Which is when her phone rang.

“Uh-uh,” she whispered. “I didn’t hear that.” After four rings, blessed voice mail took over. But a moment later it rang again.

“Could be your mother,” Rhyme pointed out.

Rose Sachs had been undergoing some treatments for a cardiac problem. The prognosis was good but she’d had some recent setbacks.

Sachs grunted and flipped it open, bathing both of their bodies in a blue light. Looking at caller ID, she said, “Pam. I better take it.”

“Of course.”

“Hey, there. What’s up?”

As the one-sided conversation continued, Rhyme deduced that something was wrong.

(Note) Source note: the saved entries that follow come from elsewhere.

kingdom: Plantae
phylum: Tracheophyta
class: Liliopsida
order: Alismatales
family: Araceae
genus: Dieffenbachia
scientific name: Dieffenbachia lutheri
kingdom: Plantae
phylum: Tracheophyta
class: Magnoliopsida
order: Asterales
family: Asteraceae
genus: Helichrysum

“Okay… Sure… But I’m at Lincoln’s. You want to come over here?” She glanced at Rhyme, who was nodding agreement. “Okay, honey. We’ll be awake, sure.” She snapped the phone shut.

“What is it?”

“I don’t know. She wouldn’t say. She just said Dan and Enid had two emergency placements tonight.

So all the older kids had to room together. She had to get out. And she doesn’t want to be at my place alone.”

“It’s fine with me. You know that.”

Sachs lay back down and her mouth explored energetically. She whispered, “I did the math. She’s got to pack a bag, get her car out of the garage… it’ll take her a good forty-five minutes to be here. We’ve got a little time.”